### TASK STATEMENT
Rewrite the text of every row, putting "Foundation" wherever "Fundación" appears and leaving everything else unchanged.

/---

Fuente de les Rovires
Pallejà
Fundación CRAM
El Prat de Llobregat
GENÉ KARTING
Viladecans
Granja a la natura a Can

\---

### RESULT
Fuente de les Rovires
Pallejà
Foundation CRAM
El Prat de Llobregat
GENÉ KARTING
Viladecans
Granja a la natura a Can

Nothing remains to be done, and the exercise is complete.